___ THE DATA

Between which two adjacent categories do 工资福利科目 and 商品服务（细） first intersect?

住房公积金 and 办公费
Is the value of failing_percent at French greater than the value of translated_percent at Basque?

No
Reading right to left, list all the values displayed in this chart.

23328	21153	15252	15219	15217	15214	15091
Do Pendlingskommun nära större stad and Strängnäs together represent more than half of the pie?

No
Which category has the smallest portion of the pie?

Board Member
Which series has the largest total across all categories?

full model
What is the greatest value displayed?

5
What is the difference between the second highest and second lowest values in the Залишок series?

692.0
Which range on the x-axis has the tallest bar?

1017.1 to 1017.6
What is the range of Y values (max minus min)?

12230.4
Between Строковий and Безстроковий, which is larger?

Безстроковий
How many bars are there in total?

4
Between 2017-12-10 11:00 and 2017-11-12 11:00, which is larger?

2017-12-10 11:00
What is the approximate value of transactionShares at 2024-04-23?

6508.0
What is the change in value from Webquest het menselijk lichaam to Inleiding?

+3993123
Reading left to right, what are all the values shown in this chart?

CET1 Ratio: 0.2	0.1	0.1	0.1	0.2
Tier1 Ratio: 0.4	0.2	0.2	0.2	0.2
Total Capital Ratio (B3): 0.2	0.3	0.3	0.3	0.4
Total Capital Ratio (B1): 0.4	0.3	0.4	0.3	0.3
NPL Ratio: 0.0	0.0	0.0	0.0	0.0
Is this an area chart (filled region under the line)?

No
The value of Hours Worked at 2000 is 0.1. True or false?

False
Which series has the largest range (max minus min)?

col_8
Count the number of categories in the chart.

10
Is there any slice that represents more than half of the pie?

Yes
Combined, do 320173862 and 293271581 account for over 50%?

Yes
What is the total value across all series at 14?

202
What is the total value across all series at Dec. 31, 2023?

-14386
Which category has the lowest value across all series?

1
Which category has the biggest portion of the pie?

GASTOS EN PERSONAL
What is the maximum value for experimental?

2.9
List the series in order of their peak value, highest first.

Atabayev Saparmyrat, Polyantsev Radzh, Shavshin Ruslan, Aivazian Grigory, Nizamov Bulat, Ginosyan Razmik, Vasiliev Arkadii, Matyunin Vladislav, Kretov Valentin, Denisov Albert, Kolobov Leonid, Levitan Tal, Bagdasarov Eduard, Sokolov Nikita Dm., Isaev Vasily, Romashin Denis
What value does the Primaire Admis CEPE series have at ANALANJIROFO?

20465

______

TASK TO COMPLETE >>
Could you give every line of the rows above as a JSON list of strings, one string per line, leaving out the blank lines?

EXERCISE RESULT >>
[
  "Between which two adjacent categories do 工资福利科目 and 商品服务（细） first intersect?",
  "住房公积金 and 办公费",
  "Is the value of failing_percent at French greater than the value of translated_percent at Basque?",
  "No",
  "Reading right to left, list all the values displayed in this chart.",
  "23328\t21153\t15252\t15219\t15217\t15214\t15091",
  "Do Pendlingskommun nära större stad and Strängnäs together represent more than half of the pie?",
  "No",
  "Which category has the smallest portion of the pie?",
  "Board Member",
  "Which series has the largest total across all categories?",
  "full model",
  "What is the greatest value displayed?",
  "5",
  "What is the difference between the second highest and second lowest values in the Залишок series?",
  "692.0",
  "Which range on the x-axis has the tallest bar?",
  "1017.1 to 1017.6",
  "What is the range of Y values (max minus min)?",
  "12230.4",
  "Between Строковий and Безстроковий, which is larger?",
  "Безстроковий",
  "How many bars are there in total?",
  "4",
  "Between 2017-12-10 11:00 and 2017-11-12 11:00, which is larger?",
  "2017-12-10 11:00",
  "What is the approximate value of transactionShares at 2024-04-23?",
  "6508.0",
  "What is the change in value from Webquest het menselijk lichaam to Inleiding?",
  "+3993123",
  "Reading left to right, what are all the values shown in this chart?",
  "CET1 Ratio: 0.2\t0.1\t0.1\t0.1\t0.2",
  "Tier1 Ratio: 0.4\t0.2\t0.2\t0.2\t0.2",
  "Total Capital Ratio (B3): 0.2\t0.3\t0.3\t0.3\t0.4",
  "Total Capital Ratio (B1): 0.4\t0.3\t0.4\t0.3\t0.3",
  "NPL Ratio: 0.0\t0.0\t0.0\t0.0\t0.0",
  "Is this an area chart (filled region under the line)?",
  "No",
  "The value of Hours Worked at 2000 is 0.1. True or false?",
  "False",
  "Which series has the largest range (max minus min)?",
  "col_8",
  "Count the number of categories in the chart.",
  "10",
  "Is there any slice that represents more than half of the pie?",
  "Yes",
  "Combined, do 320173862 and 293271581 account for over 50%?",
  "Yes",
  "What is the total value across all series at 14?",
  "202",
  "What is the total value across all series at Dec. 31, 2023?",
  "-14386",
  "Which category has the lowest value across all series?",
  "1",
  "Which category has the biggest portion of the pie?",
  "GASTOS EN PERSONAL",
  "What is the maximum value for experimental?",
  "2.9",
  "List the series in order of their peak value, highest first.",
  "Atabayev Saparmyrat, Polyantsev Radzh, Shavshin Ruslan, Aivazian Grigory, Nizamov Bulat, Ginosyan Razmik, Vasiliev Arkadii, Matyunin Vladislav, Kretov Valentin, Denisov Albert, Kolobov Leonid, Levitan Tal, Bagdasarov Eduard, Sokolov Nikita Dm., Isaev Vasily, Romashin Denis",
  "What value does the Primaire Admis CEPE series have at ANALANJIROFO?",
  "20465"
]